DOHA: Qatar’s prime minister met a Hamas delegation in Doha on Saturday to discuss a “clear and comprehensive” ceasefire deal to end the war in Gaza, a statement said.
Sheikh Mohammed bin Abdulrahman bin Jassim Al-Thani held talks with a Hamas team led by senior official Khalil Al-Hayya, the foreign ministry statement said.
It is unusual for Sheikh Mohammed, who is also Qatar’s foreign minister, to be publicly involved in the mediation process that has appeared deadlocked for months.
“During the meeting, the latest developments in the Gaza ceasefire negotiations were reviewed, and ways to advance the process were discussed to ensure a clear and comprehensive agreement that brings an end to the ongoing war in the region,” the statement said.
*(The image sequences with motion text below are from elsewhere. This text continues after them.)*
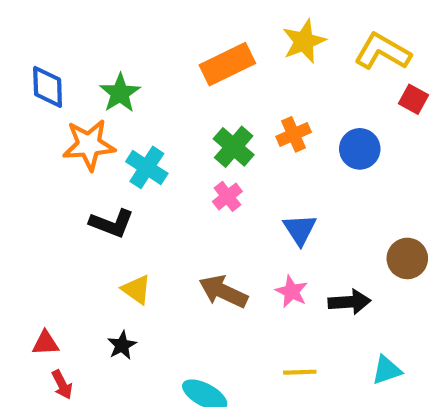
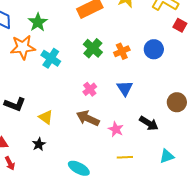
orange cross: (294, 134) -> (122, 51), moved
pink cross: (227, 196) -> (90, 89), moved
black L-shape: (112, 223) -> (15, 104), moved
pink star: (292, 292) -> (116, 129), moved
black arrow: (349, 302) -> (149, 123), turned 36

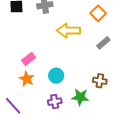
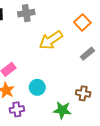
yellow arrow: (68, 31) -> (51, 40), turned -35
purple cross: (55, 102) -> (17, 109), moved

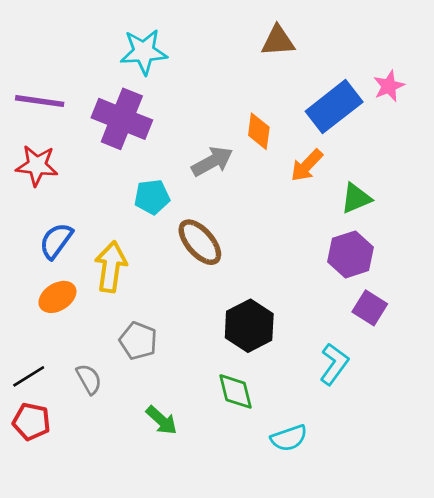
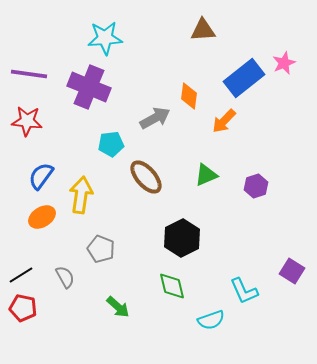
green triangle: (356, 198) -> (206, 175), moved
purple hexagon: (351, 254) -> (256, 186), size x0.7
purple square: (370, 308) -> (292, 271), moved
cyan L-shape: (334, 364) -> (244, 291), moved, turned 120

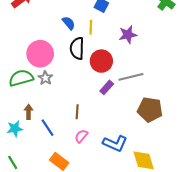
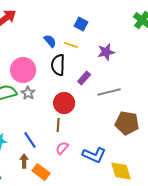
yellow line: (91, 27) -> (71, 45), turned -72
red circle: (101, 61) -> (64, 103), moved
purple rectangle: (107, 87) -> (84, 78), moved
brown arrow: (29, 112) -> (24, 161), moved

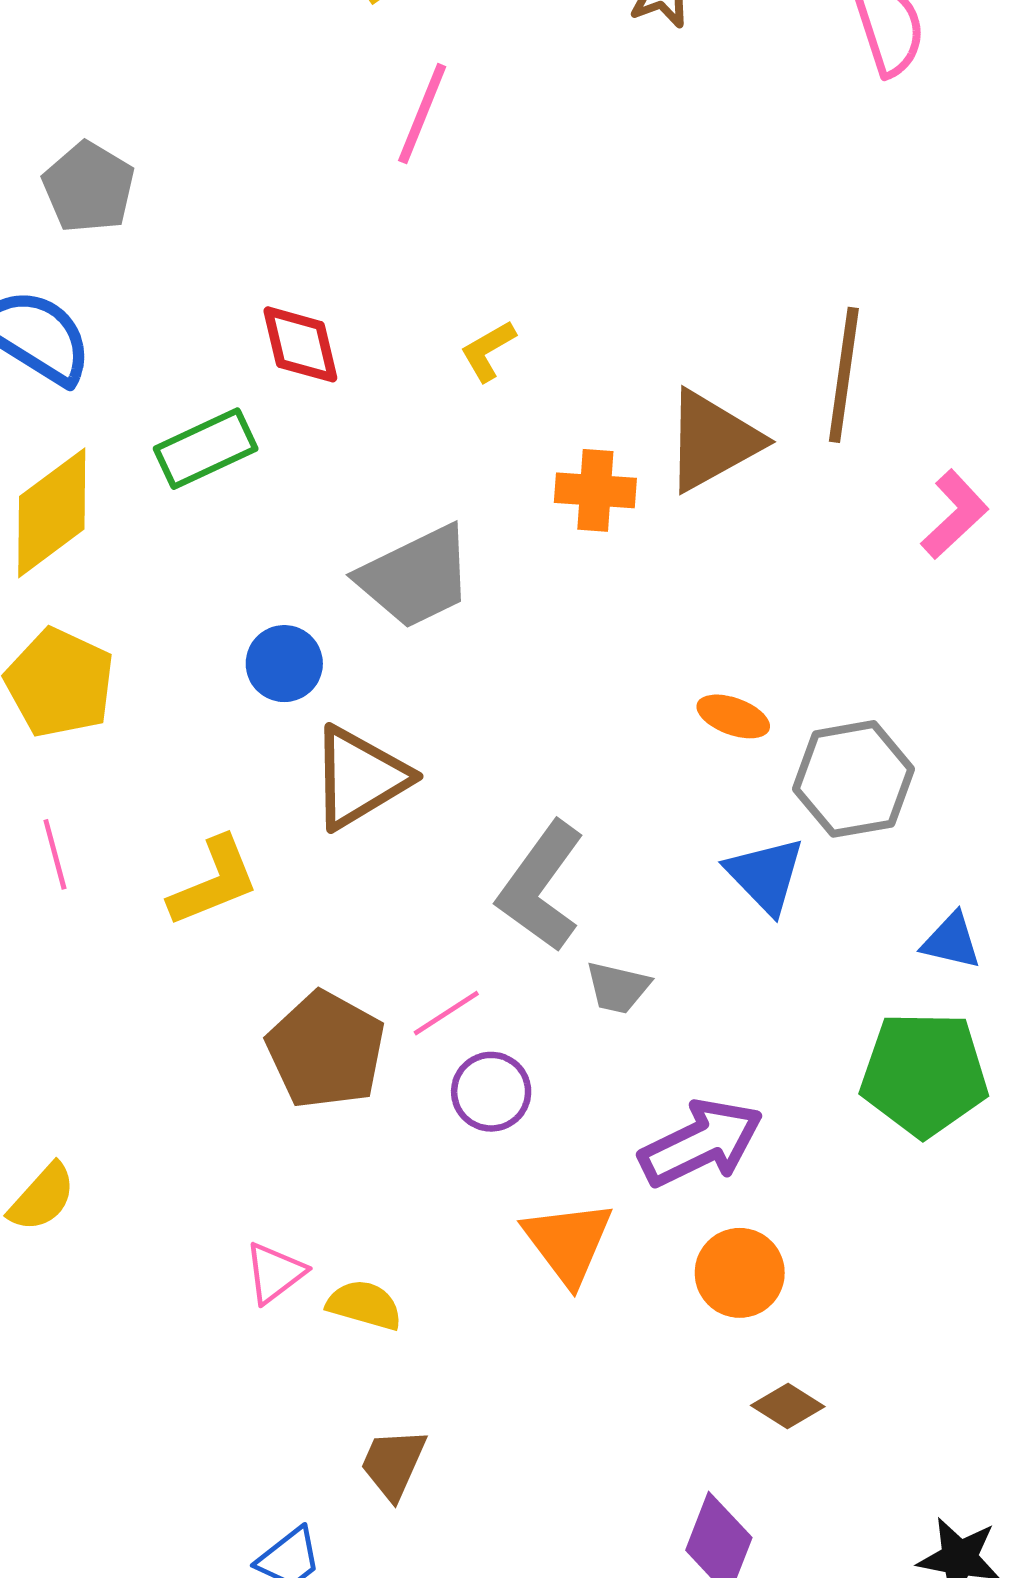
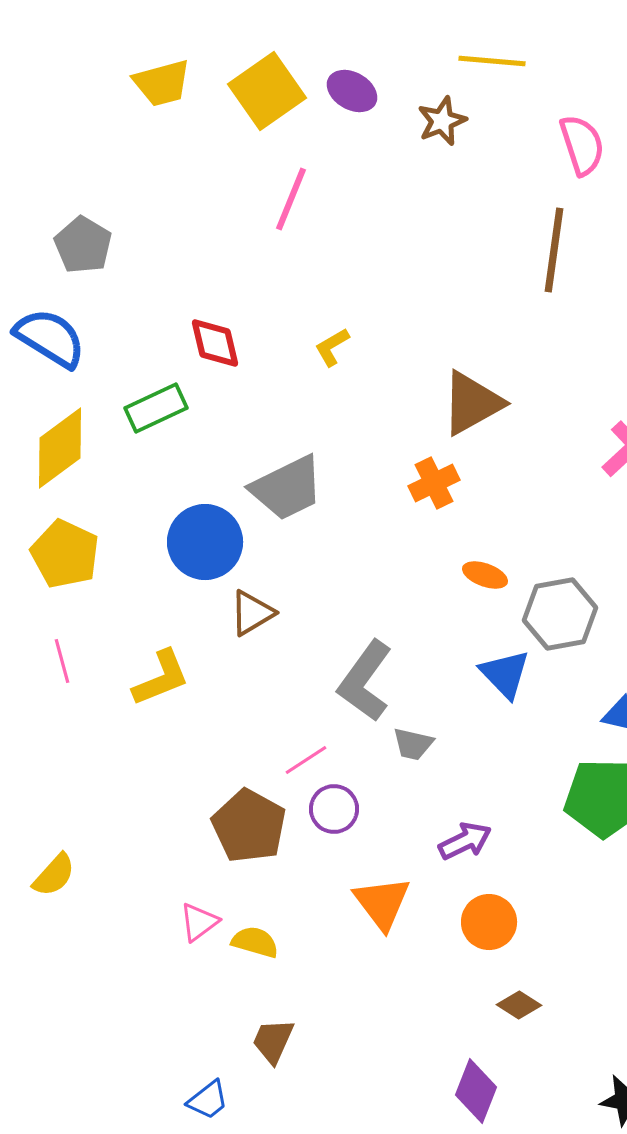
brown line: (844, 375) -> (554, 250), moved
orange cross: (595, 490) -> (434, 483), moved, turned -30
blue circle: (284, 664) -> (205, 542), size x1.6
brown triangle: (360, 777) -> (252, 613), size x0.7
brown pentagon: (326, 1050) -> (249, 826), moved
purple arrow: (701, 1143) -> (465, 841), size x0.7

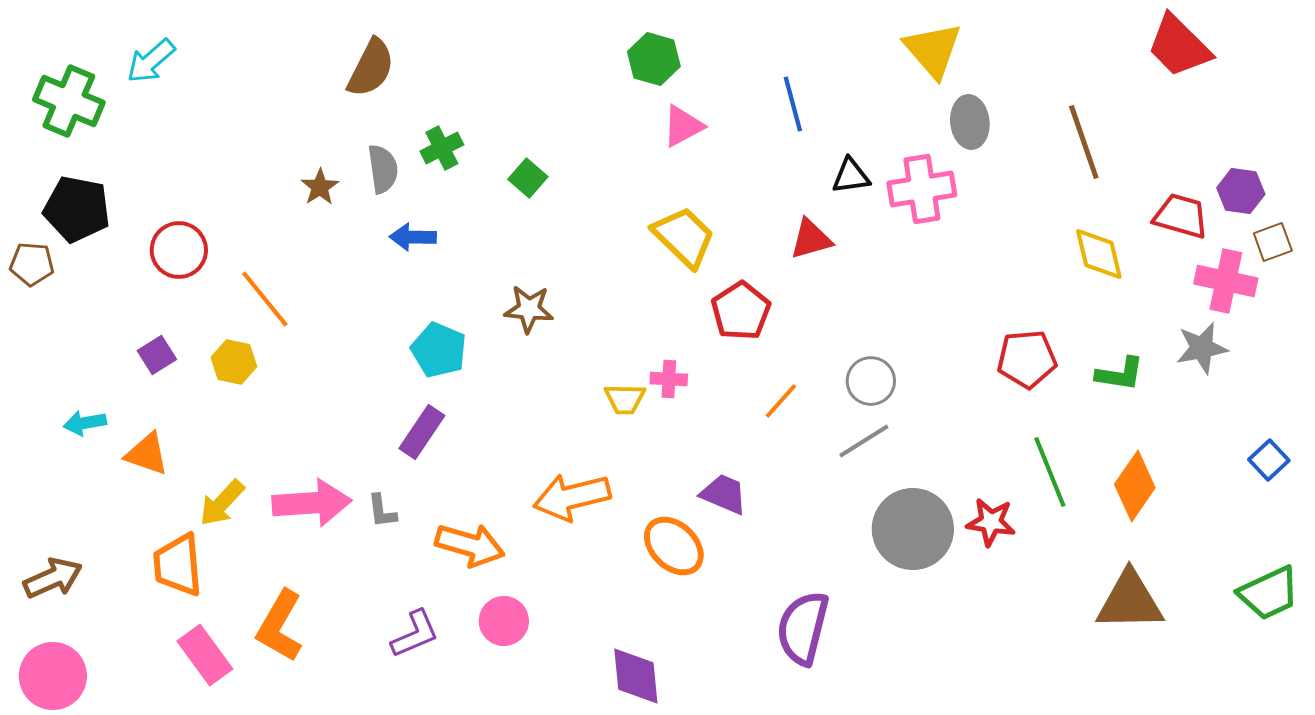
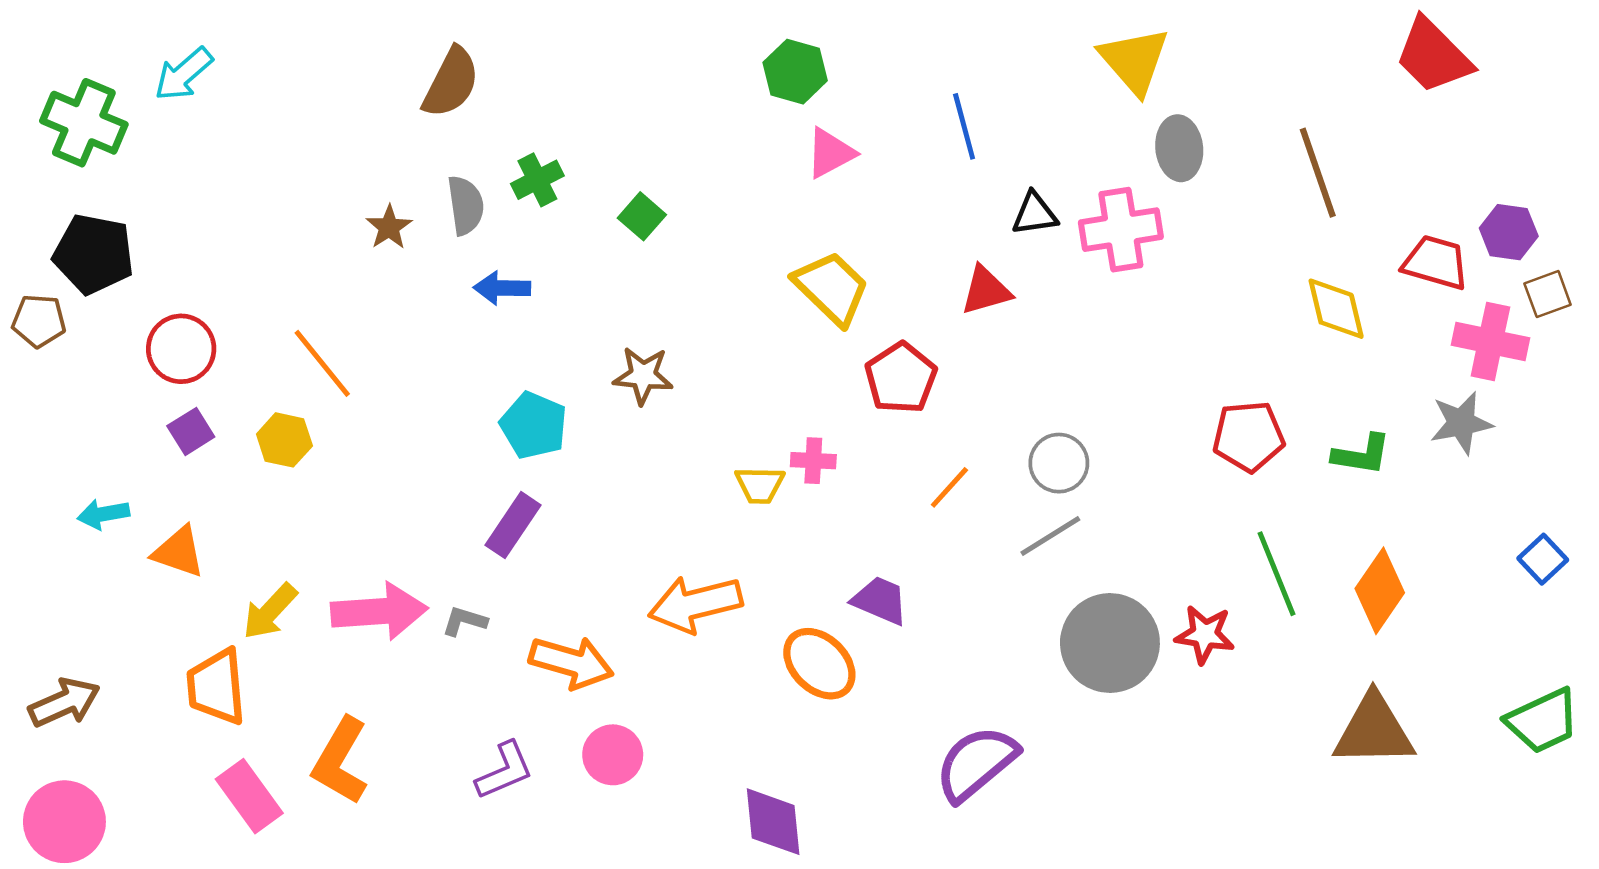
red circle: (179, 250) -> (181, 349), moved
gray L-shape: (382, 511) -> (464, 621), turned 114
purple semicircle: (803, 628) -> (976, 763), turned 36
Earlier this month, the sheikh expressed optimism that “momentum” was returning to the talks following Donald Trump’s election victory in the United States.
“We have sensed, after the election, that the momentum is coming back,” he said at the Doha Forum political conference.
The incoming Trump administration had given “a lot of encouragement in order to achieve a deal, even before the president comes to the office,” the premier added.
The Gulf emirate, along with the United States and Egypt, has been involved in months of unsuccessful negotiations for a Gaza truce and hostage release.
In November, Doha announced it had put its mediation on hold, saying that it would resume when Hamas and Israel showed “willingness and seriousness.”
But Doha then hosted indirect negotiations this month, with Hamas and Israel both reporting progress before again accusing each other of throwing up roadblocks.